Monday, Jun. 28, 1954

Guatemala

THE point at which Invader Carlos Castillo Armas slogged into Guatemala last week is a tangled jungle, exotically sprinkled with the elaborately carved volcanic rock columns left 1,500 years ago by the Mayas. Much of the rest of the country is also dank rainforest. Out of these green lowlands, along the Pacific Coast, rise mountain ranges, mistily blue and sullenly beautiful, that cup seven sparkling lakes and top out in 33 symmetrical volcanoes, each with a puff of cloud caught eternally around its peak. Fertile volcanic soil six feet thick covers the high plateaus and shaded valleys; it is in the highlands that 80% of Guatemalans live.

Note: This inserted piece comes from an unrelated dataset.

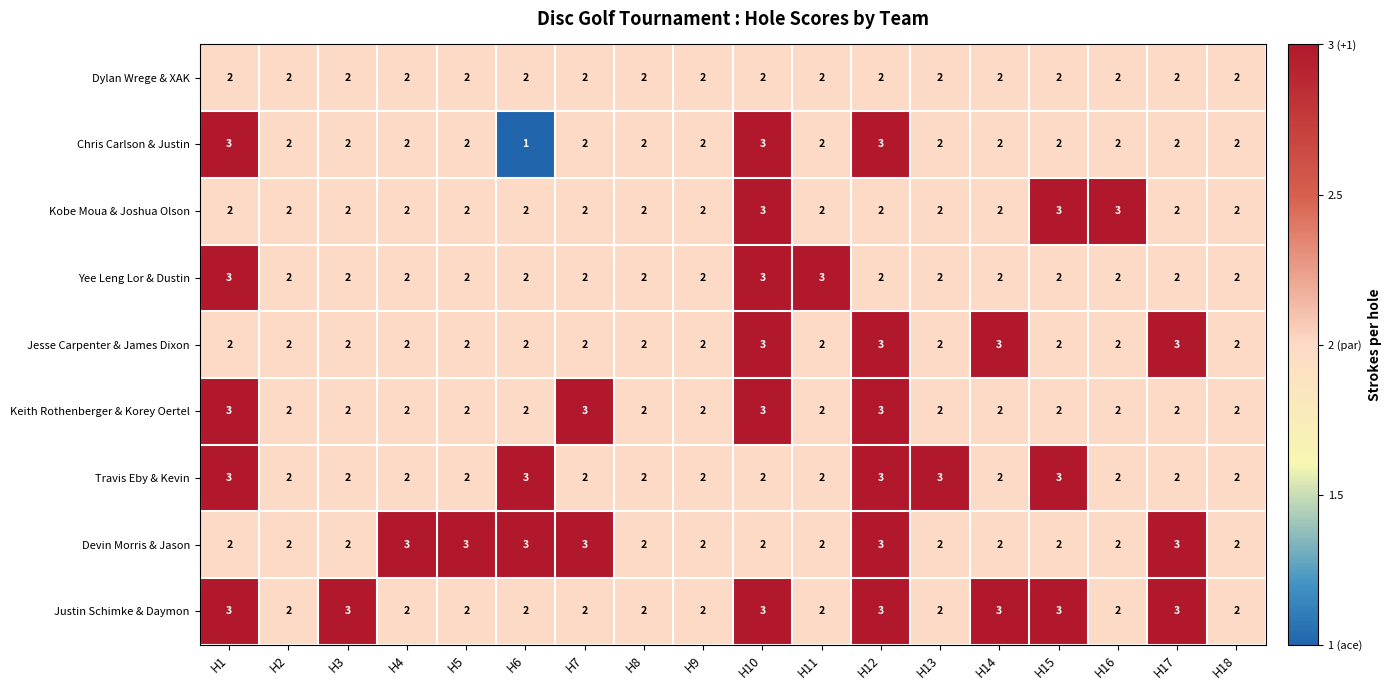

What is the sum of the Dylan Wrege & XAK values at H16 and H12?

4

Area. 42,042 sq. mi., almost exactly the size of Tennessee.

Population. United Nations estimate: 3,048,000. A little over half are pure-blooded Indians; 38% mixed Indian-and-white, called Ladinos; the rest white. Nearly two-thirds are illiterate, and more than half of the illiterates do not even speak Spanish, using Indian dialects instead; 64% go barefoot. Nominally Roman Catholic, the Indians celebrate Christian festivals with pagan gusto, consult witch doctors oftener than the country's scant 200 priests. Guatemala City, the capital, is the only sizable city, with 293,000 residents; Quezaltenango, runner-up, has but 36,000.

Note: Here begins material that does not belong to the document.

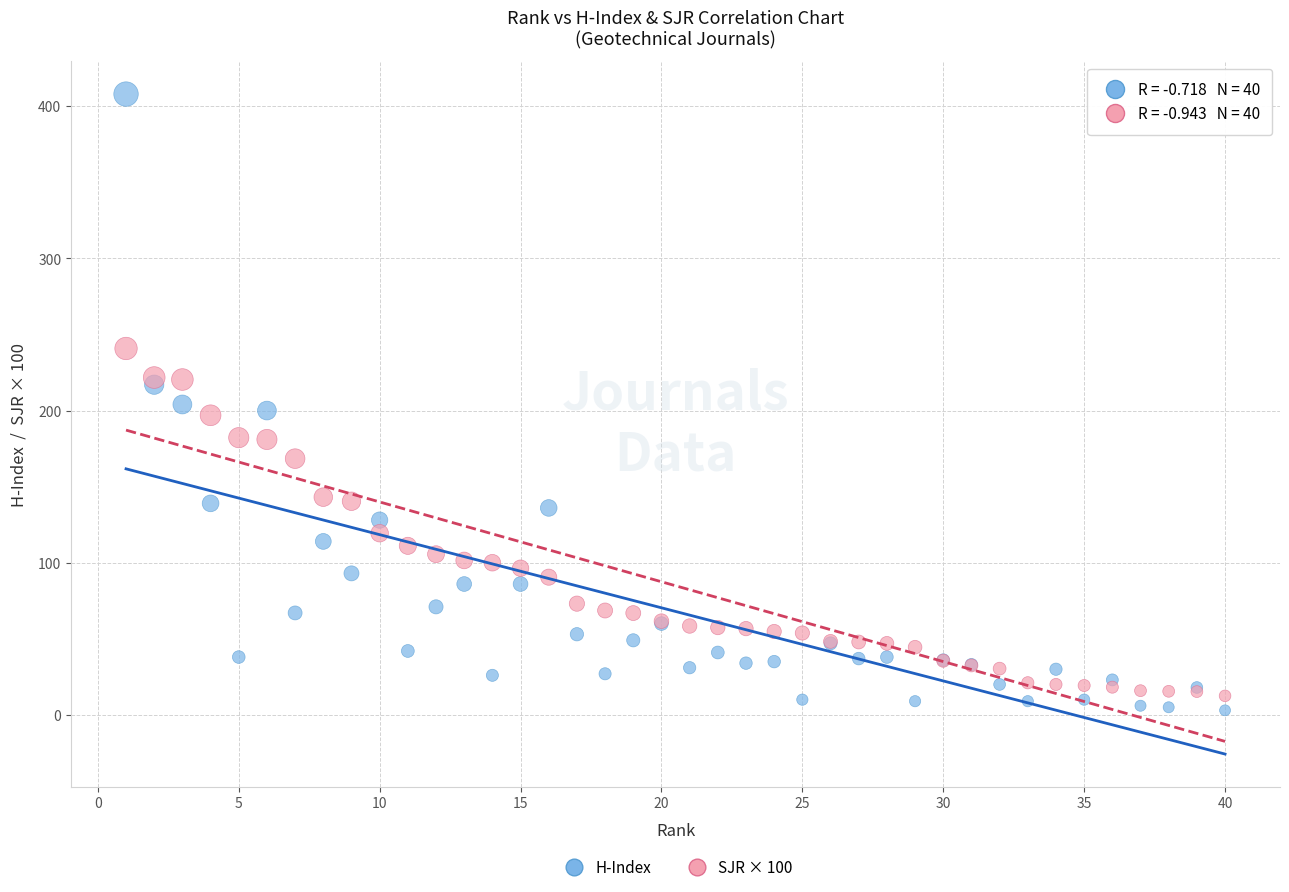

Which series has the widest spread of Y values?

H-Index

History. In Christ's time, Mayan Indians, history's most brilliant aborigines, created in Guatemala a culture that included sculpture, arithmetic, writing and trade (in textiles and featherwork) over a net of fine roads--though they had neither domestic animals nor the wheel. But earthquakes, plagues and tribal wars so weakened them that in 1523-26 Spanish Captain Pedro de Alvarado's 120 horsemen and 500 foot soldiers were able to subjugate 2,000,000 Indians. Spain made Guatemala the viceregal capital of Central America, and enslaved the Indians as plantation labor; an Indian caught riding a horse got 100 lashes. The viceroyalty threw off the rule of Spain in 1823, later crumbled into five warring states. In the 105 revolution-torn years that followed, 18 dictators ruled Guatemala, beginning with the swineherd Rafael Carrera (1839-65) and reaching a savage climax under the megalomaniac General Jorge Ubico, who took power in 1931, held the Indians' wages as low as 3-c- a day, and was overthrown and exiled in 1944. Jacobo Arbenz is the country's second elected President since then.

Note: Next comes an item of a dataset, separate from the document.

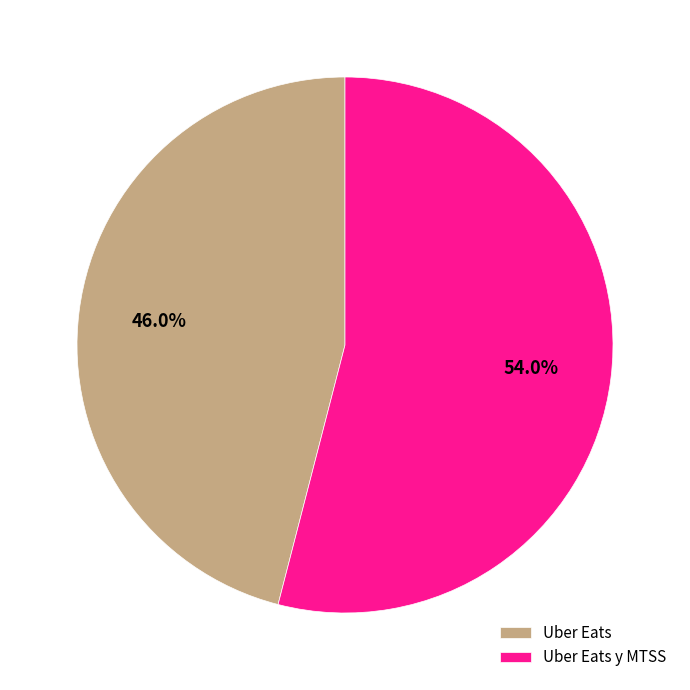

What is the smallest slice in the pie chart?

Uber Eats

Economy. Though legendarily a "banana republic," Guatemala actually grows six times as much coffee ($70 million worth a year) as bananas ($12 million yearly). Other exports: chicle, mahogany, essential oils. The U.S. buys 76% of Guatemala's products, sells Guatemala 64% of all that she buys. By paying high prices for coffee, the U.S. helps Guatemala keep the currency at par with the dollar, and the government budget healthy. Communist agitation has ruined a flourishing tourist trade once worth $2,500,000 a year.